Thursday, October 16, 2014

Court: Cobb parents can be held liable for Facebook defamation

Copied from AJC.com Thursday, Oct 16th e-edition
The Atlanta Journal-Constitution
The parents of a Cobb County middle school student who admitted to setting up a fake Facebook account that subjected a classmate to ridicule can be held liable for defamation because they let the page stay up for almost a year, the state Court of Appeals has ruled.
According to Friday’s ruling from Presiding Judge John Ellington, Alexandria (Alex) Boston, through her parents Amy and Christopher Boston, filed suit against classmates Dustin Athearn and Melissa Snodgrass and their parents over the May 2011 incident.
Alexandria, Dustin and Melissa were all 7th-graders at Palmer Middle School at the time, and were in homeroom together when Dustin and Melissa set up the Facebook page. They altered a photo that Dustin had taken of Alexandria with a “fat face” app and posted information suggesting that Melissa held racist viewpoints and was homosexual.
“Some of these postings were graphically sexual, racist or otherwise offensive and some falsely stated that Alex was on a medication regimen for mental health disorders and that she took illegal drugs,” according to the appeals court ruling.
Alexandria soon suspected that Dustin was involved after she recognized the profile photo as one that Dustin had taken at school, and her parents notified the school’s principal.
Principal Cathy Wentworth called Dustin and Melissa to her office, and they admitted their involvement, each signing a written statement, according to the ruling.

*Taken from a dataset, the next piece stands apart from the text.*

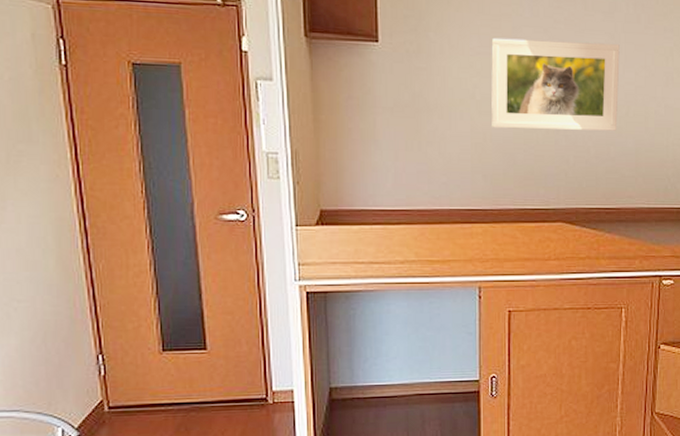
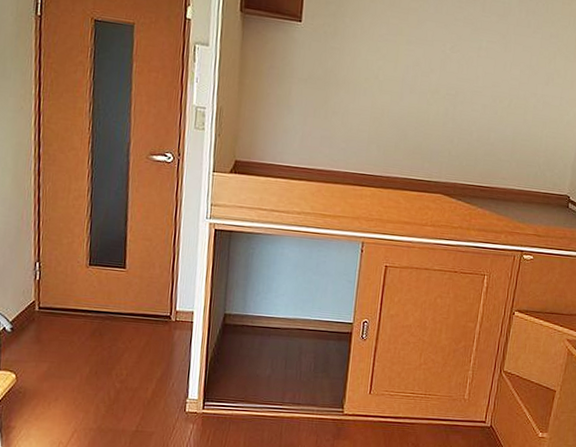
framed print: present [491,37,620,131] -> none [390,28,510,120]

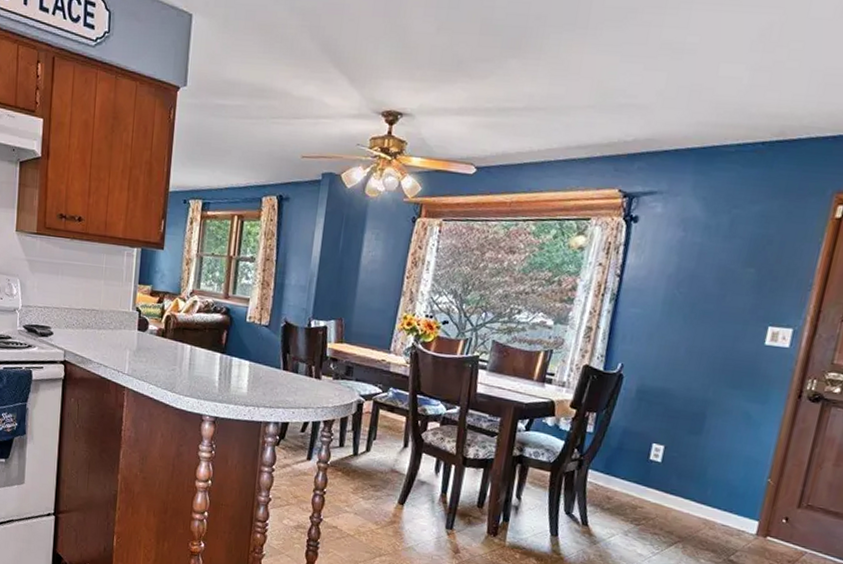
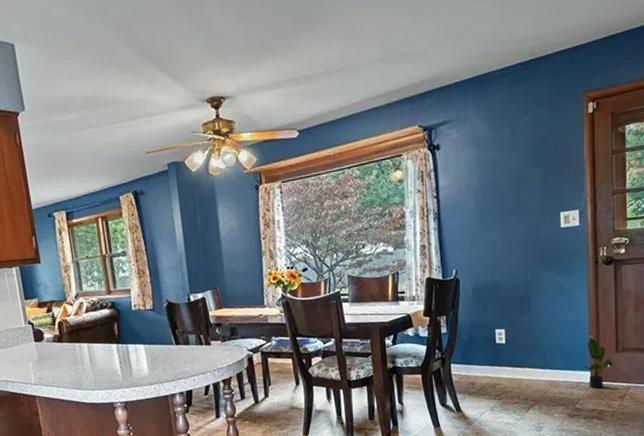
potted plant: none [750,482,790,545] -> present [582,338,612,389]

They were each assigned two days of in-school suspension for their harassment of Alexandria.
Wentworth also called their parents, and sent home paperwork to be signed by them.
In early April 2012, the Bostons filed suit against Dustin and Melissa and their parents, and the bogus Facebook page was finally taken down later that month.
Melissa and her father, Randell Snodgrass, did not respond to the suit, and were found in default, Natalie Woodward, the attorney for the Bostons, told the Fulton County Daily Report.
The attorney for Sandra and Michael Athearn asked Cobb Superior Court Judge Robert Leonard for a summary judgment in favor of the Athearns, and Leonard agreed.
The Bostons appealed, and Friday’s ruling reversed Leonard’s decision, sending the case back to the lower court for trial.